Soul Music celebrates music from many different genres from classical to pop that touched folks’ souls with their powerful emotional impact. It was listening the episode featuring  John Denver’s Take me Home, Country Roads I learnt how Black folk of my Dad’s generation connected with country & western. The author of Sounds Like London: 100 Years of Black Music in the Capital Lloyd Bradley explained how at first the reggae version by Toots and Maytals seemed enigmatic to him - a Black Jamaican band playing white, red-neck American music – an enigma I shared with Lloyd,  trying to understand my Dad’s country and western music tastes.

The show explained that Caribbean government run radio stations of 60s were staffed by those trained at the BBC.  The motherland’s BBC was the model to be followed, as country and western had no part of the BBC’s musical canon at that time it didn’t feature. But it did feature on the many American radio stations whose signals could be picked up in Jamaica. That coupled with how country and western song lyrics spoke to things familiar to country folk, it became popular throughout the Caribbean.

Country Roads is ‘about the longing for home and the desire to be back with the people you love’ Toots substituted ‘West Jamaica’ for ‘West Virginia’ as he sings of country roads taking him home to the place he belonged.

Liverpool or more specifically Liverpool 8 today known as Toxteth, in the 1960s it was a bustling multicultural, multiracial inner city suburb. My Dad had Caribbean friends, they went to each other’s night clubs and shebeens so exchanged ideas and music freely - no surprise my Dad found country and western music.

So, there you have it, mystery solved! .....

My Dad – a seaman from Nigeria - love of the country and western music he played on the radiogram in our front room in Liverpool can be traced back to American radio stations of the 60’s broadcasting country and western ‘Soul Music’ across the Caribbean. 
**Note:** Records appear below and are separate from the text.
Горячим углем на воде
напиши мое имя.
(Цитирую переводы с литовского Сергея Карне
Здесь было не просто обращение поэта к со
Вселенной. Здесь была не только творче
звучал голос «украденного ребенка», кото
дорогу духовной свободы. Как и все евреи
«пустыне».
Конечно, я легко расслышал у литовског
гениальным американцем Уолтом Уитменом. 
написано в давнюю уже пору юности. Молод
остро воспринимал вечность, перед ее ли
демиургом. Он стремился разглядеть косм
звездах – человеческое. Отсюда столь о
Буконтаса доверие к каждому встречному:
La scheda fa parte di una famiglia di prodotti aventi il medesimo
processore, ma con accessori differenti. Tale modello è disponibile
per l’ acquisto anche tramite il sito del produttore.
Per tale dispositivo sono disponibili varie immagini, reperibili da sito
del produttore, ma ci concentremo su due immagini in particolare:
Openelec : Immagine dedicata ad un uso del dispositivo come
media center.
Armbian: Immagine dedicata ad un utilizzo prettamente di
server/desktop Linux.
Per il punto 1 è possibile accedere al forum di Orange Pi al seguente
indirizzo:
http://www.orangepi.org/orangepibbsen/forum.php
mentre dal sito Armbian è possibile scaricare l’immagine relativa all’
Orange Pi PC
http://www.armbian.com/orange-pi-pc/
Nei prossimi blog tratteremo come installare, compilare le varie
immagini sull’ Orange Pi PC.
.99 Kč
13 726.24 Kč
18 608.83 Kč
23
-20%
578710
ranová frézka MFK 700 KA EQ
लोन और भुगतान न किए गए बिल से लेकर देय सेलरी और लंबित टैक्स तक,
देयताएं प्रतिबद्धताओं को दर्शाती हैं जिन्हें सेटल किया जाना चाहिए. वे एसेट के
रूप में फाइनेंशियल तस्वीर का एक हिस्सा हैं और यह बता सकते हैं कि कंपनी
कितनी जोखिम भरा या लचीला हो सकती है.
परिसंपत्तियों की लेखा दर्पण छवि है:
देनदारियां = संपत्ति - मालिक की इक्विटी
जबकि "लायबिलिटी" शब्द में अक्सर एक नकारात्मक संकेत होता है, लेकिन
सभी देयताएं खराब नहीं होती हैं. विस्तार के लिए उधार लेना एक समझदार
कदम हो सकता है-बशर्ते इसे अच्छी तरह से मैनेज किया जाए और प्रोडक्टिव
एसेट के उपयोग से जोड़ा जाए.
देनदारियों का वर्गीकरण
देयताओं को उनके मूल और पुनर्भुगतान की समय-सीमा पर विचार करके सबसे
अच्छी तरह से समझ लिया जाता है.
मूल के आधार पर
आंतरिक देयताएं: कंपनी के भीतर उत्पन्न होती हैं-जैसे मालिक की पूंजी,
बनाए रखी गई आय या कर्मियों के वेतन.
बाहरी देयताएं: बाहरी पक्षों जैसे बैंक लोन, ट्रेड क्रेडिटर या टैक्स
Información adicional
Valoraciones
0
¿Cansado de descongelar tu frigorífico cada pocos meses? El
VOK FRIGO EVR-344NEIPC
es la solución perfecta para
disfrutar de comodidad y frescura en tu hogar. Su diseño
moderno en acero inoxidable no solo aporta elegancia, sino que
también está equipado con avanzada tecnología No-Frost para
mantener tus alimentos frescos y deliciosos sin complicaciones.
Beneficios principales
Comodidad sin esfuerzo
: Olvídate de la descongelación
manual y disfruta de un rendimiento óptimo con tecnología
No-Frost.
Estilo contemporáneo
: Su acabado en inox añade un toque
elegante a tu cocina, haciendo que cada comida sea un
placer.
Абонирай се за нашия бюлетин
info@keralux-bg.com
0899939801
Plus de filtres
By coincidence I came across another BBC programme - Black Roots -which charted the rise and fall and rise of the Black American influence on country & western music- how Black folk shaped the genre. Rhiannon Giddens the programme's presenter discusses her life and the challenges she's had as a Black, award winning, female banjo player while discussing with guests how the banjo, originally an African instrument became a mainstay of country & western music, while many of the early celebrated fiddle players were Black and the one earliest and most beloved harmonica players was a Black man.

Rhiannon Giddens 

Black Roots: Grammy-winning musician Rhiannon Giddens explores the history of African American roots music through the story of forgotten black pioneers.   

Black Roots showing in music, what comes around goes around from the Black Americans in to White Americans in the nineteenth century  to the Black folk in the Caribbean to a West African seaman in Liverpool in the 1960s.

With big thanks to Nate Holden, Michael McMillan, Lloyd Bradley and the BBC.